**Exercise**. Can you put the records into a numbered list, from their first line up to and including the line with "37: (352, 871)", leaving out blank lines and the pictures?

**Material provided**.

+===+

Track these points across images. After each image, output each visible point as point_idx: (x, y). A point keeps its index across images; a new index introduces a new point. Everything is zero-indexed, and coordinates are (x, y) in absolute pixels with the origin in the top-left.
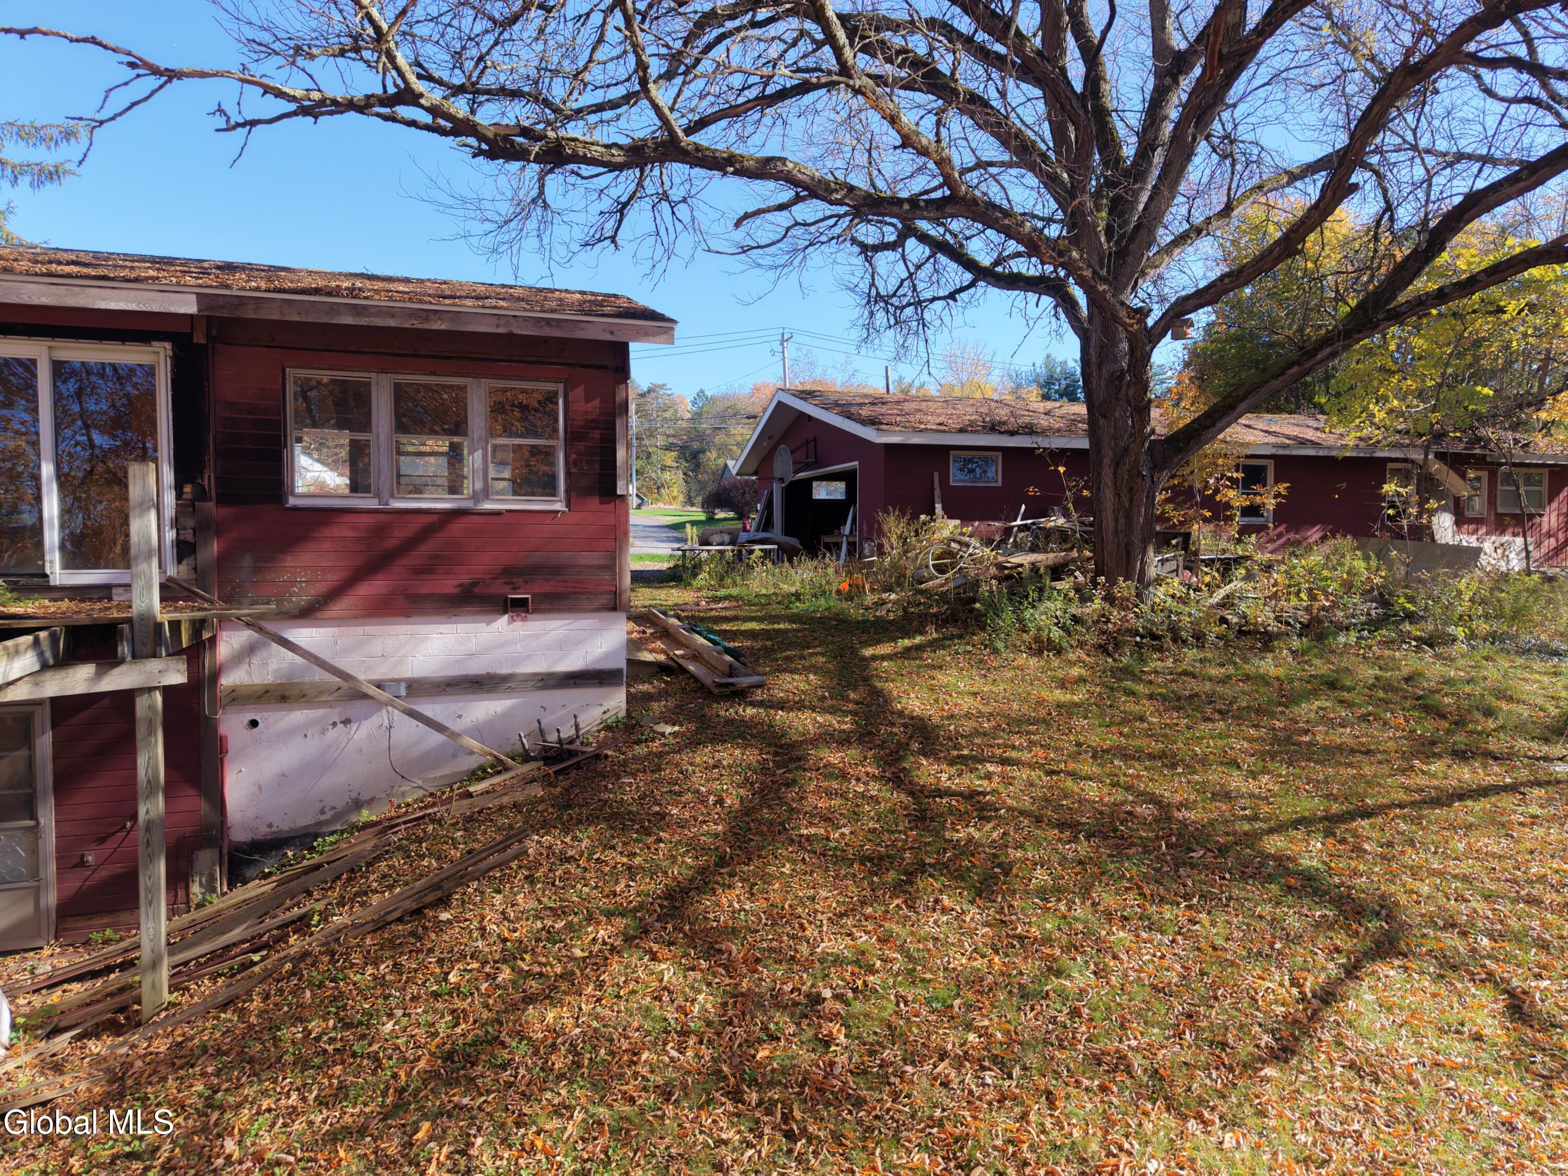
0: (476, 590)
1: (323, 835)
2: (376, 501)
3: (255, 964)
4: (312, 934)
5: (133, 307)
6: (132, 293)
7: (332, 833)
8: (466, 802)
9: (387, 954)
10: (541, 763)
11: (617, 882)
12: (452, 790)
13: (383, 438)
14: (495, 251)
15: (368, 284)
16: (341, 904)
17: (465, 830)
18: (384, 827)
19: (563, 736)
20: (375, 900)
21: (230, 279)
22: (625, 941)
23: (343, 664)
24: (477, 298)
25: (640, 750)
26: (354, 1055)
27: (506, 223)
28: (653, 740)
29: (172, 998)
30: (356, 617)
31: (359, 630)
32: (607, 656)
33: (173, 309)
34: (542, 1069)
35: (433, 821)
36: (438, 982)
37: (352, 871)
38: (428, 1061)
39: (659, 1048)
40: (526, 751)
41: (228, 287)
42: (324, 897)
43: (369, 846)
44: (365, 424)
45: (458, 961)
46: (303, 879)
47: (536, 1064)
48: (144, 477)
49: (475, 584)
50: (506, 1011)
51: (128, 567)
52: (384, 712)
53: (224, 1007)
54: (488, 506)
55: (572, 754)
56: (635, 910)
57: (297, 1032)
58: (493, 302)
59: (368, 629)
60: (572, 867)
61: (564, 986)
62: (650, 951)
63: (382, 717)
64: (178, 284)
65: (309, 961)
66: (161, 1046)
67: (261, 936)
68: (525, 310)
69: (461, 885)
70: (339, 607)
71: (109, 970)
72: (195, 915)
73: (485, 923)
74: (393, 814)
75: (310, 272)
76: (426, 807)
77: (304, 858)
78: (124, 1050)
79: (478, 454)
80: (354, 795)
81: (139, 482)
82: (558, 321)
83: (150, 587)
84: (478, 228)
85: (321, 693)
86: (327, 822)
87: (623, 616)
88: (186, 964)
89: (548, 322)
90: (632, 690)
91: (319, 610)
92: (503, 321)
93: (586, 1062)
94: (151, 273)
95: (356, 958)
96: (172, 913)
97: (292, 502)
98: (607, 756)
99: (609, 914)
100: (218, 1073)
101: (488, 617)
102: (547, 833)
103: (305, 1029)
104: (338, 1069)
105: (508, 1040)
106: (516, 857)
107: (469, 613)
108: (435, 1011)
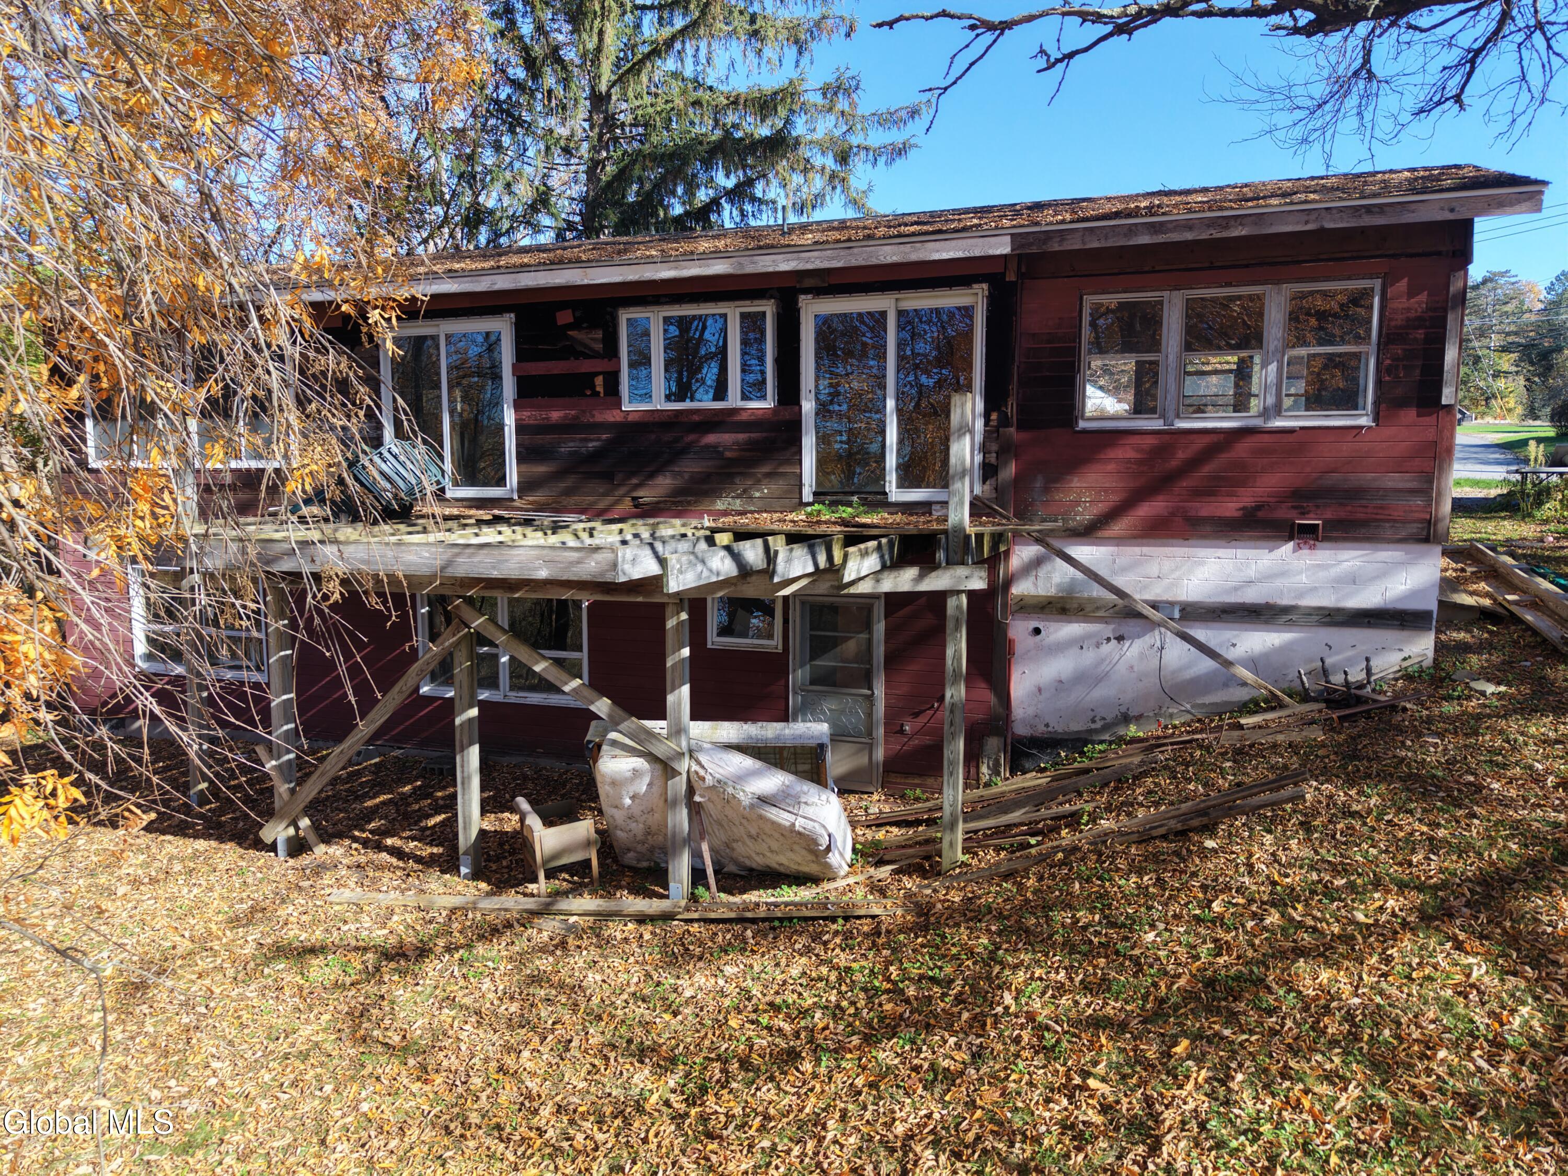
0: (1260, 514)
1: (1093, 743)
2: (1161, 422)
3: (1032, 846)
4: (1081, 831)
5: (959, 254)
6: (960, 242)
7: (1101, 742)
8: (1236, 733)
9: (1151, 867)
10: (1322, 705)
11: (1413, 851)
12: (1221, 719)
13: (1171, 358)
14: (1305, 141)
15: (1165, 200)
16: (1109, 809)
17: (1235, 761)
18: (1151, 745)
19: (1351, 679)
20: (1141, 813)
21: (1038, 216)
22: (1422, 919)
23: (1119, 581)
24: (1284, 195)
25: (1450, 708)
26: (1117, 953)
27: (1320, 106)
28: (1469, 698)
29: (964, 858)
30: (1135, 537)
31: (1137, 550)
32: (1414, 594)
33: (992, 252)
34: (1312, 1028)
35: (1201, 747)
36: (1201, 908)
37: (1120, 781)
38: (1189, 981)
39: (1462, 1052)
40: (1306, 690)
41: (1037, 224)
42: (1093, 800)
43: (1136, 760)
44: (1155, 345)
45: (1222, 891)
46: (1074, 779)
47: (1306, 1022)
48: (963, 405)
49: (1259, 508)
50: (1273, 956)
51: (946, 486)
52: (1157, 632)
53: (1006, 877)
54: (1279, 423)
55: (1360, 700)
56: (1436, 888)
57: (1066, 917)
58: (1302, 197)
59: (1145, 550)
60: (1357, 824)
61: (1342, 949)
62: (1454, 938)
63: (1153, 638)
64: (997, 228)
65: (1079, 855)
66: (956, 897)
67: (1038, 823)
68: (1341, 199)
69: (1229, 816)
70: (1118, 527)
71: (918, 823)
72: (981, 792)
73: (1253, 860)
74: (1160, 733)
75: (1109, 199)
76: (1194, 732)
77: (1075, 760)
78: (928, 892)
79: (1273, 368)
80: (1123, 710)
81: (959, 411)
82: (1381, 206)
83: (962, 503)
84: (1285, 119)
85: (1098, 609)
86: (1096, 731)
87: (1439, 549)
88: (976, 832)
89: (1369, 209)
90: (1443, 637)
91: (1100, 529)
92: (1313, 216)
93: (1366, 1037)
94: (975, 221)
95: (1122, 864)
96: (966, 786)
97: (1082, 424)
98: (1405, 710)
99: (1402, 887)
100: (1000, 933)
101: (1271, 544)
102: (1328, 781)
103: (1073, 916)
104: (1102, 961)
105: (1274, 985)
106: (1291, 800)
107: (1251, 538)
108: (1197, 934)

+===+

**Reply to the exercise**.
1. Track these points across images. After each image, output each visible point as point_idx: (x, y). A point keeps its index across images; a new index introduces a new point. Everything is zero-indexed, and coordinates are (x, y) in absolute pixels with the origin in the top-left.
2. 0: (476, 590)
3. 1: (323, 835)
4. 2: (376, 501)
5. 3: (255, 964)
6. 4: (312, 934)
7. 5: (133, 307)
8. 6: (132, 293)
9. 7: (332, 833)
10. 8: (466, 802)
11. 9: (387, 954)
12. 10: (541, 763)
13. 11: (617, 882)
14. 12: (452, 790)
15. 13: (383, 438)
16. 14: (495, 251)
17. 15: (368, 284)
18. 16: (341, 904)
19. 17: (465, 830)
20. 18: (384, 827)
21. 19: (563, 736)
22. 20: (375, 900)
23. 21: (230, 279)
24. 22: (625, 941)
25. 23: (343, 664)
26. 24: (477, 298)
27. 25: (640, 750)
28. 26: (354, 1055)
29. 27: (506, 223)
30. 28: (653, 740)
31. 29: (172, 998)
32. 30: (356, 617)
33. 31: (359, 630)
34. 32: (607, 656)
35. 33: (173, 309)
36. 34: (542, 1069)
37. 35: (433, 821)
38. 36: (438, 982)
39. 37: (352, 871)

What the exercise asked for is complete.